O velho olha para trás e vê os transeuntes com manchas enormes de sangue em suas roupas. Apontando para eles, ele responde:
- Isto é o que eu vejo todos os dias, morte e sofrimento em toda parte! Eu tento avisá-los, mas eles sempre me ignoram. Não há como escapar... Por que avisá-los então?
Maynard o puxa pela camisa e diz:
- Mas do que é que você está falando?
- Por que se importa? Ninguém nunca se importa. E quando ninguém se importa você morre por dentro muito antes de realmente morrer.
Sem conseguir entendê-lo, o agente pergunta:
- Quem é você, afinal?
- Sou isso que você está vendo, um velho decrépito à beira da loucura. Meu corpo está se deteriorando, minhas palavras cheias de desgraça me consumiram. E agora esse câncer dentro de mim me destrói. Quando eu estiver morto vocês se lembrarão das palavras que eu tentei dizer? Quando eu estiver apodrecendo no chão, vocês se importarão?

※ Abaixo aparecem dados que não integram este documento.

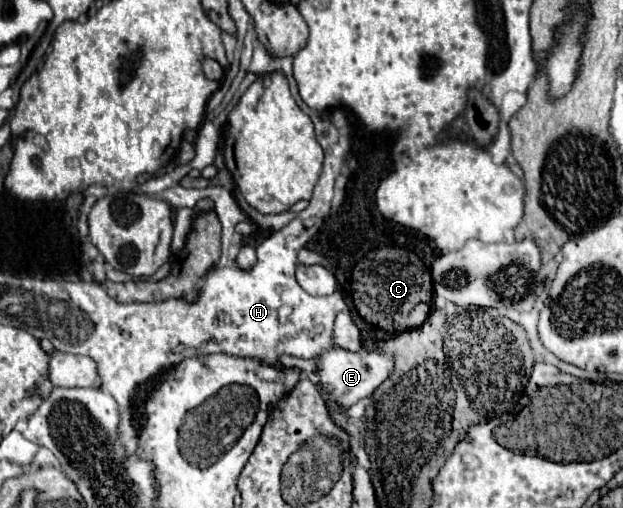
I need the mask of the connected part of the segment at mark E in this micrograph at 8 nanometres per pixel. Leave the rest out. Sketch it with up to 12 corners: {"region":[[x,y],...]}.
{"region":[[336,349],[318,359],[282,361],[316,373],[334,399],[350,407],[394,371],[380,349]]}

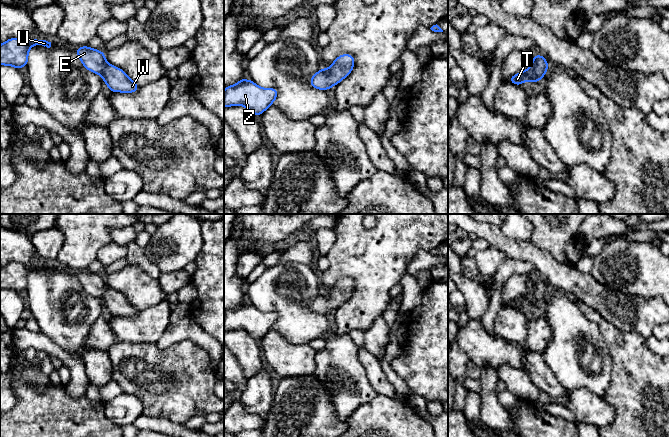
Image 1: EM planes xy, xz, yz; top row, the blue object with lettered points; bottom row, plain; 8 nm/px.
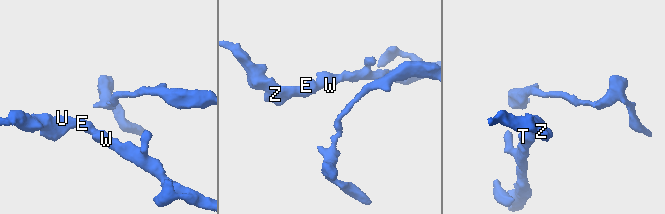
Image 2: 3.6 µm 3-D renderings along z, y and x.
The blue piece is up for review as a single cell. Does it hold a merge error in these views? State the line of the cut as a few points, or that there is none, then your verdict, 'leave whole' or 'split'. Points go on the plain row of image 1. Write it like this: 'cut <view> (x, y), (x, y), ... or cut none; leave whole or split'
cut none; leave whole

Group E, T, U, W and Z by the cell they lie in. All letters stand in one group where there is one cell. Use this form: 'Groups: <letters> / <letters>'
Groups: E T U W Z

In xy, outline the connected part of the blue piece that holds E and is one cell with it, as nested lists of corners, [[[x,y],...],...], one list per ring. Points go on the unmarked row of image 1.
[[[83,270],[76,272],[76,277],[84,292],[103,300],[111,316],[134,317],[140,311],[123,294],[108,288],[104,276]]]

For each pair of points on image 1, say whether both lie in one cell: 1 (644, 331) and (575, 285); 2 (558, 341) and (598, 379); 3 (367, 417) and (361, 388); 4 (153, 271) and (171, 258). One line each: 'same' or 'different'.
1: same
2: same
3: different
4: different

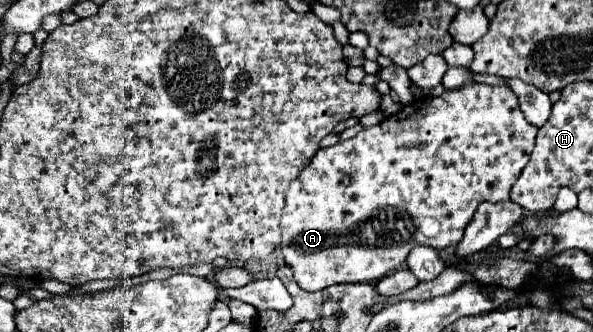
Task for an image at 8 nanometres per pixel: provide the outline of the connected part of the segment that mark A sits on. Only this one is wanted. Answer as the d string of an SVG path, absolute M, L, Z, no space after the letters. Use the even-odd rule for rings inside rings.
M467 82L457 90L445 90L441 96L431 98L431 96L423 96L413 100L411 104L403 106L397 114L387 116L385 120L381 120L379 124L361 130L357 136L345 140L345 142L337 142L331 148L323 148L319 150L313 160L307 164L307 168L303 168L303 172L291 182L291 188L287 190L287 198L285 198L285 208L283 208L283 216L281 216L281 250L285 256L287 266L293 268L293 276L297 280L297 284L307 290L307 292L317 292L323 290L331 284L343 284L343 282L377 282L383 276L387 276L389 272L397 270L409 256L409 252L417 246L417 244L427 244L433 246L437 250L443 250L447 246L455 246L459 244L459 240L463 238L463 232L467 228L467 224L471 222L477 206L481 202L501 202L501 200L509 200L509 190L511 186L517 182L519 174L523 172L525 164L529 162L529 154L533 150L533 140L535 140L537 128L533 124L529 124L519 108L519 100L517 96L507 88L507 86L487 86L487 84L473 84ZM367 224L367 246L363 246L359 242L359 228Z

O velho tenta expressar a tremenda agonia dentro de seu peito. Ainda confuso, o agente pergunta:
- O que está tentando dizer?
- Você não entende? Não deixarei nada para trás se minhas palavras caírem em ouvidos surdos. Ouça, você tem que me ajudar, você tem que me ouvir! – o velho tenta se controlar antes de continuar – Eu vi a decadência, eu vi o que está prestes a acontecer. O que ocorre aqui hoje é somente uma fração do que virá em seguida, este é o prelúdio de algo ainda maior!
O agente ri desta grande loucura. O velho se enfurece.
- Como eu odeio o jeito que vocês olham para mim! Me zombando e me ridicularizando como se eu fosse uma aberração! Isso será a sua ruína!
Cheio de altivez e desprezo, Maynard responde:
- Louco...!
O velho parece se consternar.
- Ouça-me, eu te imploro. Você é o único que pode detê-lo, que pode apelá-lo à razão! Não deixe que ele se engane, ideais nobres são sabotagens, liberdade é rebelião! Mais do que nunca, o futuro de nossa metrópole depende de você... – e então o velho conclui – Maynard!
O agente se intriga. Puxando-o novamente, ele pergunta:
- Como você sabe o meu nome?!
Mas o velho se desvencilha e foge, correndo pelo túnel e desaparecendo na multidão.